→ **TASK PROMPT**:
Below are some entries; write out each one of them exactly.

→ **DATASET RECORDS**:
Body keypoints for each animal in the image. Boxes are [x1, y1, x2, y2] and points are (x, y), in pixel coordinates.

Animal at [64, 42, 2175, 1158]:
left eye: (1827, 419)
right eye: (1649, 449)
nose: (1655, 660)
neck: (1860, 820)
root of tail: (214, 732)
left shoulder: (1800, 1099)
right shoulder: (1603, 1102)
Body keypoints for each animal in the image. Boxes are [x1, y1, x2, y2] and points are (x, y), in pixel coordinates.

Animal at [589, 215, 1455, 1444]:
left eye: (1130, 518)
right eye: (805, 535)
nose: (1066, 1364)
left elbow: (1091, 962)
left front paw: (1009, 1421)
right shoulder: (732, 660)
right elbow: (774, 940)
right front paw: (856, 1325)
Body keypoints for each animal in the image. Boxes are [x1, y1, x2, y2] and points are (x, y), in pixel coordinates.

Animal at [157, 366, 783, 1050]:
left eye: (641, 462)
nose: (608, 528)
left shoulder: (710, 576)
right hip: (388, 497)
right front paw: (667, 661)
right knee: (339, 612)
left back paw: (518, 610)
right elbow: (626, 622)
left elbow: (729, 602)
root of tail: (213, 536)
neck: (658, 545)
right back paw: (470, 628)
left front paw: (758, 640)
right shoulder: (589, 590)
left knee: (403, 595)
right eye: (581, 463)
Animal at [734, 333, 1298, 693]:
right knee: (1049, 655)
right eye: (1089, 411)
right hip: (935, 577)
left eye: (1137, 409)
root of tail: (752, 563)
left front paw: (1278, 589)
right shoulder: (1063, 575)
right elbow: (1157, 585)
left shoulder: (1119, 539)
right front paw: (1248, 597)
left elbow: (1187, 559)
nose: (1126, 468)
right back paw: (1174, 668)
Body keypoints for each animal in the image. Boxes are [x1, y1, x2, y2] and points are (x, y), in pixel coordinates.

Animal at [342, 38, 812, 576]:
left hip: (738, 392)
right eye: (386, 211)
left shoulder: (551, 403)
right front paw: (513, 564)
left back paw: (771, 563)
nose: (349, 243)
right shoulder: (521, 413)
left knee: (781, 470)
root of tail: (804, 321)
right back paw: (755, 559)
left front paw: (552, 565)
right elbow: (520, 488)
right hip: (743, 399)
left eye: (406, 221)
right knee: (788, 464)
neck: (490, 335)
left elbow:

→ **WRITTEN SOLUTION**:
Body keypoints for each animal in the image. Boxes are [x1, y1, x2, y2] and points are (x, y), in pixel coordinates.

Animal at [64, 42, 2175, 1158]:
left eye: (1827, 419)
right eye: (1649, 449)
nose: (1655, 660)
neck: (1860, 820)
root of tail: (214, 732)
left shoulder: (1800, 1099)
right shoulder: (1603, 1102)
Body keypoints for each animal in the image. Boxes are [x1, y1, x2, y2] and points are (x, y), in pixel coordinates.

Animal at [589, 215, 1455, 1444]:
left eye: (1130, 518)
right eye: (805, 535)
nose: (1066, 1364)
left elbow: (1091, 962)
left front paw: (1009, 1421)
right shoulder: (732, 660)
right elbow: (774, 940)
right front paw: (856, 1325)
Body keypoints for each animal in the image. Boxes are [x1, y1, x2, y2] and points are (x, y), in pixel coordinates.

Animal at [157, 366, 783, 1050]:
left eye: (641, 462)
nose: (608, 528)
left shoulder: (710, 576)
right hip: (388, 497)
right front paw: (667, 661)
right knee: (339, 612)
left back paw: (518, 610)
right elbow: (626, 622)
left elbow: (729, 602)
root of tail: (213, 536)
neck: (658, 545)
right back paw: (470, 628)
left front paw: (758, 640)
right shoulder: (589, 590)
left knee: (403, 595)
right eye: (581, 463)
Animal at [734, 333, 1298, 693]:
right knee: (1049, 655)
right eye: (1089, 411)
right hip: (935, 577)
left eye: (1137, 409)
root of tail: (752, 563)
left front paw: (1278, 589)
right shoulder: (1063, 575)
right elbow: (1157, 585)
left shoulder: (1119, 539)
right front paw: (1248, 597)
left elbow: (1187, 559)
nose: (1126, 468)
right back paw: (1174, 668)
Body keypoints for each animal in the image. Boxes are [x1, y1, x2, y2] and points are (x, y), in pixel coordinates.

Animal at [342, 38, 812, 576]:
left hip: (738, 392)
right eye: (386, 211)
left shoulder: (551, 403)
right front paw: (513, 564)
left back paw: (771, 563)
nose: (349, 243)
right shoulder: (521, 413)
left knee: (781, 470)
root of tail: (804, 321)
right back paw: (755, 559)
left front paw: (552, 565)
right elbow: (520, 488)
right hip: (743, 399)
left eye: (406, 221)
right knee: (788, 464)
neck: (490, 335)
left elbow:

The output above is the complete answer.